Curry colourings threaten health
Friday 11 December 1998
Although a small amount of artificial colouring does no harm, too much can cause hyper-activity, skin rashes or breathing difficulties.
Trading standards officers who surveyed takeaways across Yorkshire found that 27 per cent of them served curries that contained more than the permitted amount of tartrazine (E102), sunset yellow (E110) or ponceau (E124). In the worst cases, levels were three or four times the legal limit.
Councillor Barry Midwood, chairman of West Yorkshire's trading standards committee, said: "I urge them to take heed of the warnings, otherwise some may face significant fines when this exercise is repeated."
One restaurateur said it was unnecessary to add colourings if food was prepared properly.

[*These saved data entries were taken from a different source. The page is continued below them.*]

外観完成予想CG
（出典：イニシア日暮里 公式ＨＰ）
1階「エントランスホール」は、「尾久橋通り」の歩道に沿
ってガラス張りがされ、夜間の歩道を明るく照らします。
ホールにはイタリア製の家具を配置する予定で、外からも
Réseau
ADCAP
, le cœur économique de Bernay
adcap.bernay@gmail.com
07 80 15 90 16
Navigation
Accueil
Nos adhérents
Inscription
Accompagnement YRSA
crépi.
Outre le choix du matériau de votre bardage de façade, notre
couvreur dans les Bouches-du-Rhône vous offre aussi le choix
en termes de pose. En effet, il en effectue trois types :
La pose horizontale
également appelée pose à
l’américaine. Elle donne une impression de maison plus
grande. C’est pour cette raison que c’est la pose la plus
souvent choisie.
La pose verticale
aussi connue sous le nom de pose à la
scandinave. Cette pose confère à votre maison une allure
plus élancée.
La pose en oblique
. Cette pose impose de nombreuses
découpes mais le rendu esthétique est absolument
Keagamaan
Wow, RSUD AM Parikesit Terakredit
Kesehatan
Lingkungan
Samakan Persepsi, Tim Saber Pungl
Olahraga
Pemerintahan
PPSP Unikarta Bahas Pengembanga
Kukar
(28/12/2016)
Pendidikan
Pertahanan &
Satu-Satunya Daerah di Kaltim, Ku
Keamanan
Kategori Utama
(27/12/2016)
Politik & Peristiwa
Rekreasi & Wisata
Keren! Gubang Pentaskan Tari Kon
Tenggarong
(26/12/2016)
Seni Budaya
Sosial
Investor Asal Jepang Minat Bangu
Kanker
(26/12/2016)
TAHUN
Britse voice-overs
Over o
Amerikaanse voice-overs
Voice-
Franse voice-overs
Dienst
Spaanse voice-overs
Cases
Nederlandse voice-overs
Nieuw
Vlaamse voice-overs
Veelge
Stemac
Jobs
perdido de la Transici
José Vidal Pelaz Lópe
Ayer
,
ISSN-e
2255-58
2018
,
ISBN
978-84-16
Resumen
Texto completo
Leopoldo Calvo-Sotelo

Mohammed Aslam, managing director of the Aagrah Group of restaurants, said: "I believe Indian cooking should be authentic. Tomato powder, red chillies and turmeric should give sufficient colour. Takeaways need educating not to use artificial colours excessively and customers should ask if they have been used."
Trading standards officers are due to take enforcement action against some premises using too much artificial colour.
Rotherham and Doncaster came out worse in the survey - but in the York, East Riding and North Lincolnshire council areas all the takeaway food shops passed all the colouring, hygiene and quality tests.